[OBJECTIVE]:
Write out everything from "pose: elev=351.1 azim=108.3" down to "Dot at: (358, 309)" again, swapping "dist" for "distance" and leaving the rest as it is.

[LISTING]:
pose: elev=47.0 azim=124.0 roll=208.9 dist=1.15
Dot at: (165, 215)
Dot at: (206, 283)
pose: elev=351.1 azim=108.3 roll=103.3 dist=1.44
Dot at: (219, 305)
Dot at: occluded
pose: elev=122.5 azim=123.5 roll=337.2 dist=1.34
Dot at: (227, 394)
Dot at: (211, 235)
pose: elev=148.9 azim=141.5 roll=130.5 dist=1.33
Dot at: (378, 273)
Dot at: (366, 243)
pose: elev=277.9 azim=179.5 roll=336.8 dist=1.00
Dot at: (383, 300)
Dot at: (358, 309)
--
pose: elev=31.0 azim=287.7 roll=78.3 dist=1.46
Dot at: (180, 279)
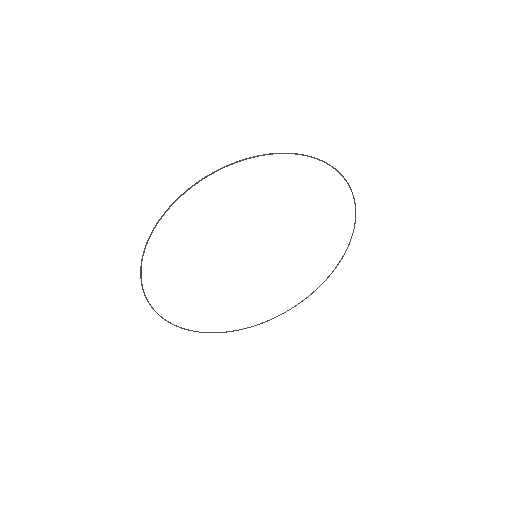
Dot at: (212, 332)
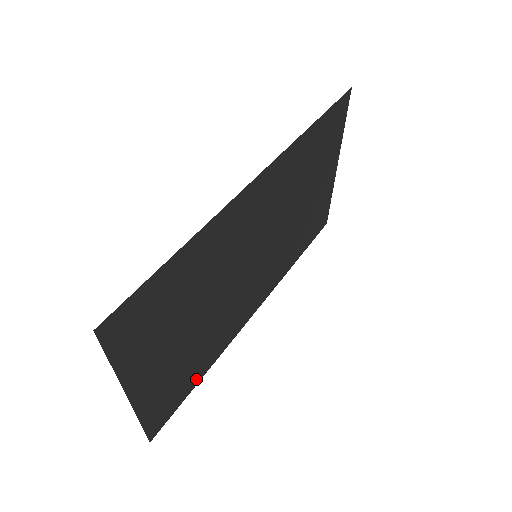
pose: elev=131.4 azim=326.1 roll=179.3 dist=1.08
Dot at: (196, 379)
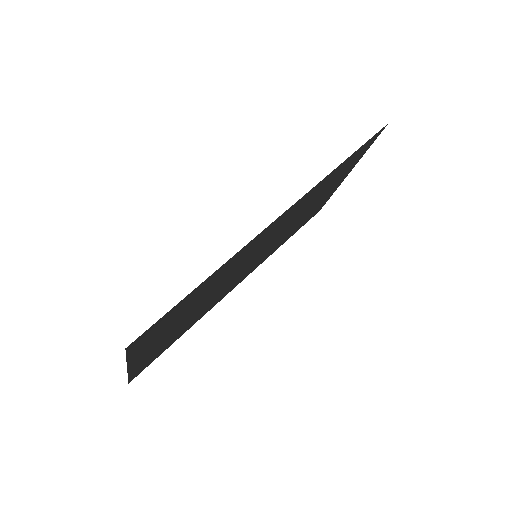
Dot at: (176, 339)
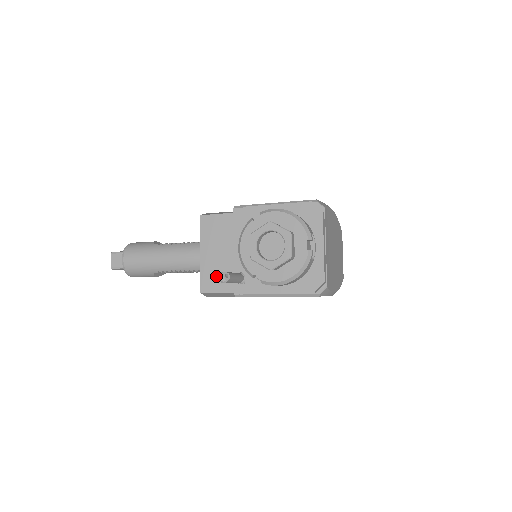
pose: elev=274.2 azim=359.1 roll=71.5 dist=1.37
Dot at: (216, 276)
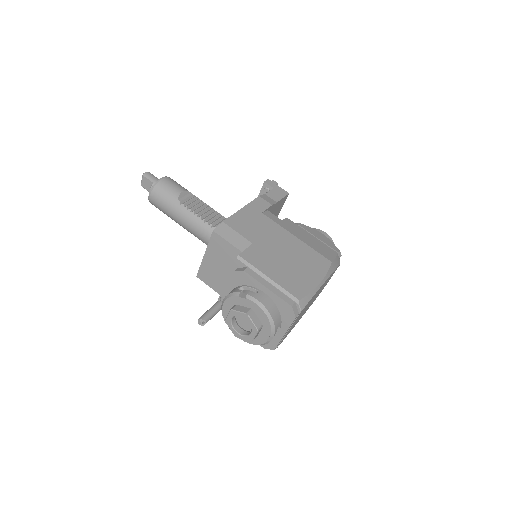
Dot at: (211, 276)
* * *
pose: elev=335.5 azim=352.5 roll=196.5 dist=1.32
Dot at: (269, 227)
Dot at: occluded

[RESPONSE TO THE TASK]:
pose: elev=351.1 azim=108.3 roll=103.3 distance=1.44
Dot at: (219, 305)
Dot at: occluded
pose: elev=122.5 azim=123.5 roll=337.2 distance=1.34
Dot at: (227, 394)
Dot at: (211, 235)
pose: elev=148.9 azim=141.5 roll=130.5 distance=1.33
Dot at: (378, 273)
Dot at: (366, 243)
pose: elev=277.9 azim=179.5 roll=336.8 distance=1.00
Dot at: (383, 300)
Dot at: (358, 309)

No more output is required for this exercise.